_任务要求_
1) 请根据kaptan介绍页面回答下列问题：
(a) 除文中列出的四种文件格式外，kaptan还支持用什么做配置？
(b) 官方示例中新建的配置文件名为什么？
(c) 该示例创建 Kaptan 对象时，handler 参数的取值是什么？
2) 请从kaptan介绍页面最后一行代码之后接着续写下一部分。

_网页正文_
· · · · ·
开源项目源码解读--kaptan，配置文件解析库

1. python开源项目源码解读--kaptan

kapta是一个灵活的配置文件解析库，git地址： https://github.com/emre/kaptan，它有多灵活呢？我们先来梳理一下python项目常用的配置文件格式:

json
py文件
ini文件
yaml文件

上面4种文件格式，kaptan全部支持，此外还支持python字典做配置。虽然支持了这么多的文件格式，但kaptan提供了统一的接口，不需要用户花费额外的精力对这些文件做处理，这是kaptan的一大特色。

kaptan的另一个吸引我的地方，是获取配置项数值的方式，不论你采用哪种配置文件，都可以使用统一的方式来获取配置项数值，不仅如此，获取的方式极其简单，以官方示例来展示kaptan的便捷性，新建一个config.ini文件，内容为

[development]
database_uri = mysql://root:123456@localhost/posts

[production]
database_uri = mysql://poor_user:poor_password@localhost/poor_posts

使用kaptan来解析配置文件

config = kaptan.Kaptan(handler="ini")
config.import_config('config.ini')

print(config.get("production.database_uri"))
· · · · ·
[集合条目]
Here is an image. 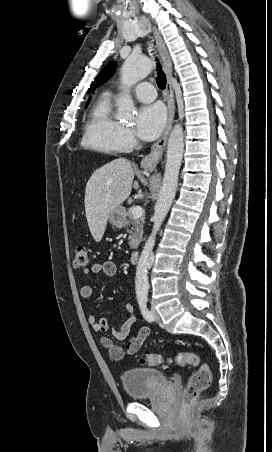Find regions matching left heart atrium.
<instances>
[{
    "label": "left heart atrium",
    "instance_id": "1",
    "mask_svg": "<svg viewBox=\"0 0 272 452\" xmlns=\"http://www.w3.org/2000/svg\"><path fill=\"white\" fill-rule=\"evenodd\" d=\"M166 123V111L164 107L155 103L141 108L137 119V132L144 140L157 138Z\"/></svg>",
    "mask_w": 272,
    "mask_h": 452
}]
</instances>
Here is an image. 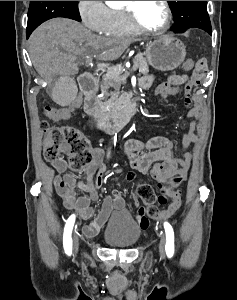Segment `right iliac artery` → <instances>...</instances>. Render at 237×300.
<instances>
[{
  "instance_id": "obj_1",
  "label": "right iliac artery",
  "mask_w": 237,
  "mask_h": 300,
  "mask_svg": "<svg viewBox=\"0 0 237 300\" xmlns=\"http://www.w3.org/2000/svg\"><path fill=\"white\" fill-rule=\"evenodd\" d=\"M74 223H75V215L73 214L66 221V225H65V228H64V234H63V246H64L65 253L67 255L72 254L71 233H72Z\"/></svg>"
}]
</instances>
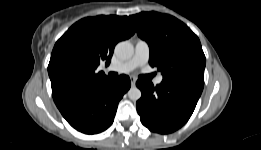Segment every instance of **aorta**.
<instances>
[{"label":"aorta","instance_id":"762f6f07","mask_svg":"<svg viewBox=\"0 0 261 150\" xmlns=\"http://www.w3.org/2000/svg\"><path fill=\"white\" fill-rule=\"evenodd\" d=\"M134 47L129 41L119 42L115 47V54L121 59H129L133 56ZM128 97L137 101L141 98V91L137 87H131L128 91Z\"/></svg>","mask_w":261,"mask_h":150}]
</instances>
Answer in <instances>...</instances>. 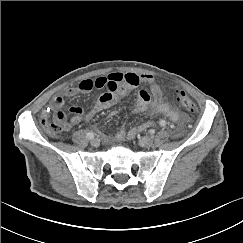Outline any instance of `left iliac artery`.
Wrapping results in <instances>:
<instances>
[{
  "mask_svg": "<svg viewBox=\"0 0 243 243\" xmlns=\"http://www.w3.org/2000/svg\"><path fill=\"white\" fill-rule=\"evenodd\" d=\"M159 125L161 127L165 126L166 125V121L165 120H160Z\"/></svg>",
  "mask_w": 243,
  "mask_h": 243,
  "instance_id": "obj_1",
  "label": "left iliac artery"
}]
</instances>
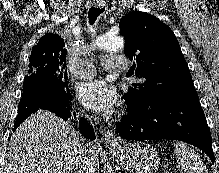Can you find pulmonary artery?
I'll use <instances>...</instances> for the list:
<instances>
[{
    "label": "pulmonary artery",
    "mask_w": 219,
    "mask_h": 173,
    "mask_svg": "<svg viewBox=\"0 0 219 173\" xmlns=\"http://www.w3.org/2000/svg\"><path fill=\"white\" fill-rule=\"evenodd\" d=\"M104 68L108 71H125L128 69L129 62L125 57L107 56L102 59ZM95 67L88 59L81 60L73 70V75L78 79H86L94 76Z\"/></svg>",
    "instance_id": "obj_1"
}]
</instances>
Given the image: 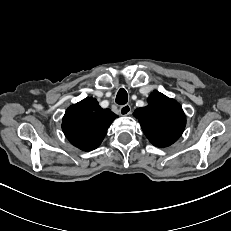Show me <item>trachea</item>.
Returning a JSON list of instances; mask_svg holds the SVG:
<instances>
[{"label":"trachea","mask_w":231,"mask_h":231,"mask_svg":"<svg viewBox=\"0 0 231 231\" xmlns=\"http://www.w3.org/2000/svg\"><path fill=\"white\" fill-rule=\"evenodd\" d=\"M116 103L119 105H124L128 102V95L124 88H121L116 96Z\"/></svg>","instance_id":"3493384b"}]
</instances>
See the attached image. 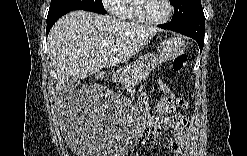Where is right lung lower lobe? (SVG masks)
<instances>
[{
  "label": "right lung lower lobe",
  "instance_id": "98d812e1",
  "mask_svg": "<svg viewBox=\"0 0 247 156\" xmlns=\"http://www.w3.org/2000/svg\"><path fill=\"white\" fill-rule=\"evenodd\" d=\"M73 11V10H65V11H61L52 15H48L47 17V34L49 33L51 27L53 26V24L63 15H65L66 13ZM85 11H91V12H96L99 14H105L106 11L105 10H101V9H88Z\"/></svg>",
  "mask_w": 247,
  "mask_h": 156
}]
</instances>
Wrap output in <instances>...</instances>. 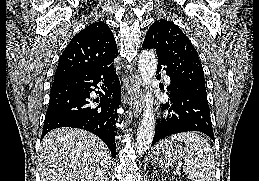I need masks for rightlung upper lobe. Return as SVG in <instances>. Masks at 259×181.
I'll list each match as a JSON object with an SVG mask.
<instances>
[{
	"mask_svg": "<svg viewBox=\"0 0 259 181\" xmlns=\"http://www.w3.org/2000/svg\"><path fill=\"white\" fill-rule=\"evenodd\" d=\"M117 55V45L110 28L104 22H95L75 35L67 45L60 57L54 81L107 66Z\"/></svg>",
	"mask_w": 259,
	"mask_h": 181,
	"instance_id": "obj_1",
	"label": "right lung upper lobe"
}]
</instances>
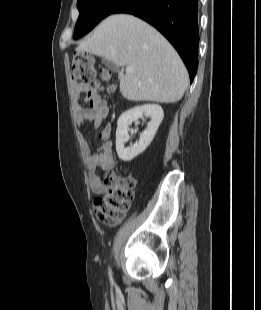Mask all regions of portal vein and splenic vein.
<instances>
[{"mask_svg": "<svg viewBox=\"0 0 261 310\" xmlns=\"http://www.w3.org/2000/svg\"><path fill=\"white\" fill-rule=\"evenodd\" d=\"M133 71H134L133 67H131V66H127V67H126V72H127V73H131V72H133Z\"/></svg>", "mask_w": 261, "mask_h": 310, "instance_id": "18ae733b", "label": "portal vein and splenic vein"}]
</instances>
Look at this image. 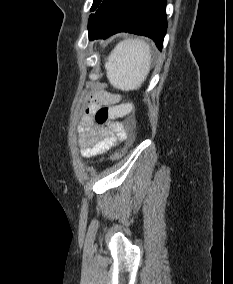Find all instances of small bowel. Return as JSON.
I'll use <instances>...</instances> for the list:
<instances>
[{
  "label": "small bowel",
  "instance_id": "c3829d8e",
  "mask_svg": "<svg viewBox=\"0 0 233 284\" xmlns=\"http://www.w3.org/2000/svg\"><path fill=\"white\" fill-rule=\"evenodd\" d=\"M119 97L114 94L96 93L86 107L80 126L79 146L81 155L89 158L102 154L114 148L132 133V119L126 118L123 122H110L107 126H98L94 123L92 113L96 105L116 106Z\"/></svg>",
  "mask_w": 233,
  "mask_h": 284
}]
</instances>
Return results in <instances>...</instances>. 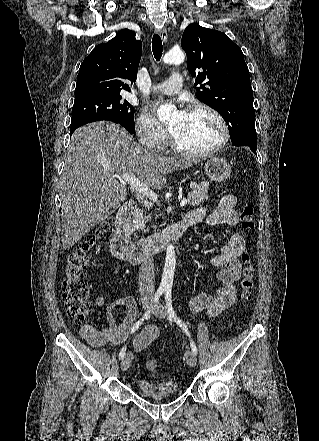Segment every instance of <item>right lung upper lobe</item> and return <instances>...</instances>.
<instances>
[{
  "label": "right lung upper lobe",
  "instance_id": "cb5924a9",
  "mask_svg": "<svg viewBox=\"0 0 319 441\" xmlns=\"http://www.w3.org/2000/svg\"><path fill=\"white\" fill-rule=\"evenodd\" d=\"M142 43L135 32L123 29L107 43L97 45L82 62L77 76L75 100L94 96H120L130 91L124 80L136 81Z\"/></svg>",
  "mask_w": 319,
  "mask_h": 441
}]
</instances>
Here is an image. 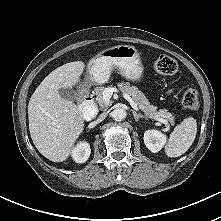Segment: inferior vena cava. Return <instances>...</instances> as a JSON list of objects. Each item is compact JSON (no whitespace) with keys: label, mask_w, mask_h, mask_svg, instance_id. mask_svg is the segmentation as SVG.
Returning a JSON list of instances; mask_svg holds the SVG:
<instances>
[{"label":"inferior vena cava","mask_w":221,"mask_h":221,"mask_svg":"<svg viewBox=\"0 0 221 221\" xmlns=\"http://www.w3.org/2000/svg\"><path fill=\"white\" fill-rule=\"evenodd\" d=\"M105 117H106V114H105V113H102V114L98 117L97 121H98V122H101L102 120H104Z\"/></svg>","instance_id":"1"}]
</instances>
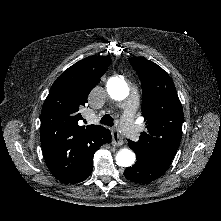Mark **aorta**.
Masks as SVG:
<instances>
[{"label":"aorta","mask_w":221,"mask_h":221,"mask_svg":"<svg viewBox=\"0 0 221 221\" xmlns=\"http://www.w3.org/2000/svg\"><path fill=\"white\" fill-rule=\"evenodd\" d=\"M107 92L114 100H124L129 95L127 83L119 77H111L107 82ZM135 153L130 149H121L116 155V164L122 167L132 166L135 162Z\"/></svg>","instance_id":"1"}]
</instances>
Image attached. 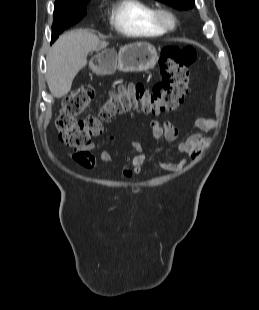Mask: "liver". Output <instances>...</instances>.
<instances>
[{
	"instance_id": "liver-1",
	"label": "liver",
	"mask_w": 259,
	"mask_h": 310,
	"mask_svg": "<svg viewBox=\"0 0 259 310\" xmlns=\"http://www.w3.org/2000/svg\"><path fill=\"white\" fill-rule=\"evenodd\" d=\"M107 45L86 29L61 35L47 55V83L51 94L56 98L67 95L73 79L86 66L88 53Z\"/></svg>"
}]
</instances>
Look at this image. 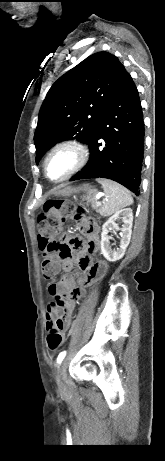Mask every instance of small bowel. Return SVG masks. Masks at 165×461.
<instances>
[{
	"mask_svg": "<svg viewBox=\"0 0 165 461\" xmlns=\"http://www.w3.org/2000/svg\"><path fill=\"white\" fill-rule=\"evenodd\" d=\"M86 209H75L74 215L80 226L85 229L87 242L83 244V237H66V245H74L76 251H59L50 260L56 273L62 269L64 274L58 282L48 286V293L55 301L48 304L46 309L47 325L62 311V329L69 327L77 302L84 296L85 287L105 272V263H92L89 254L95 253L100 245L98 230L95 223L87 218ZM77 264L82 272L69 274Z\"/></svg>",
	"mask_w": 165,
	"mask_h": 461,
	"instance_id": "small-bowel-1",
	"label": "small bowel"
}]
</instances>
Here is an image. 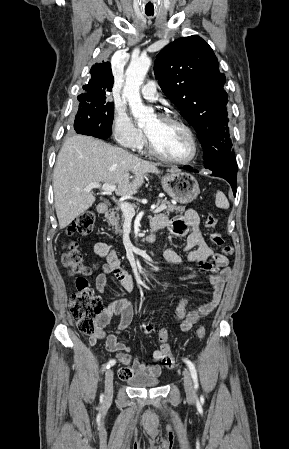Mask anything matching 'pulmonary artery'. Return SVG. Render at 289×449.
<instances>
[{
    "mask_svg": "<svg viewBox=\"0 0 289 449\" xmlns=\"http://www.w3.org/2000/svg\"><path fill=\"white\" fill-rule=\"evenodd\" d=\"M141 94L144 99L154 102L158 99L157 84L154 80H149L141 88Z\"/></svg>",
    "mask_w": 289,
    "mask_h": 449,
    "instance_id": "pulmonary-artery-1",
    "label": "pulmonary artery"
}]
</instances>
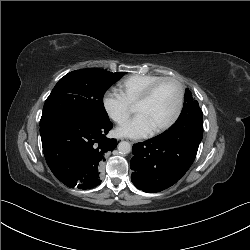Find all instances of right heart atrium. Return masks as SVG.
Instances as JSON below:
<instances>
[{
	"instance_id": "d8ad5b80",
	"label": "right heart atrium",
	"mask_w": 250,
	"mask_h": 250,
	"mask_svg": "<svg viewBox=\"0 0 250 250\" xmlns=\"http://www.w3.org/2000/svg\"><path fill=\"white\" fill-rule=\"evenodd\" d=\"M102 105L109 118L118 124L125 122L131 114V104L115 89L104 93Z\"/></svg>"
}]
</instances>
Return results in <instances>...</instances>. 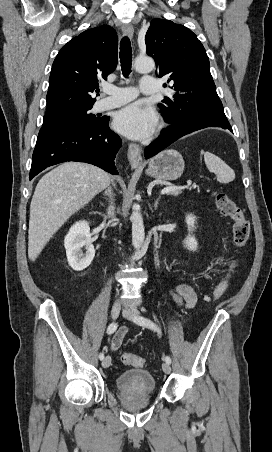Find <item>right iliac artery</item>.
· · · · ·
_各题答案_
1)
(a) python字典
(b) config.ini
(c) "ini"

2)
# output: mysql://poor_user:poor_password@localhost/poor_posts

创建Kaptan对象时，需要指定文件的类型，然后使用import_config方法加载配置文件，获取配置项的数值时，允许你使用采用xxx.xxx.xxx的形式从顶层配置开始，逐级检索，直到自己想要的配置项。

对于这个库，我有两处比较感兴趣的技术点：

配置文件类型不同，数据格式也就不同，加载这些配置文件后究竟是如何存储的，才能做到提供统一的获取配置项数值的方法？
获取配置项数值时，允许采用xxx.xxx.xxx的形式来定位配置项，这又是怎么做到的？

带着这两个问题，我们一起阅读它的源码。

2. Kaptan 类

2.1 HANDLER_MAP

kaptan的核心类是Kaptan，在脚本kaptn_init_.py脚本中定义。该类定义了类属性HANDLER_MAP

class Kaptan(object):

    HANDLER_MAP = {
        'json': JsonHandler,
        'dict': DictHandler,
        'yaml': YamlHandler,
        'file': PyFileHandler,
        'ini': IniHandler,
    }

    def __init__(self, handler=None):
        self.configuration_data = dict()
        self.handler = None
        if handler:
            self.handler = self.HANDLER_MAP[handler]()

结合前面的示例代码，在创建Kaptan实例对象时，根据handler参数决定self.handler的值，HANDLER_MAP中存储了5个handler，负责处理不同的类型的配置文件里的数据。

2.2 import_config

import_config是Kaptan的核心方法，功能是加载配置文件

   def import_config(self, value):
        if isinstance(value, dict):  # load python dict
            self.handler = self.HANDLER_MAP['dict']()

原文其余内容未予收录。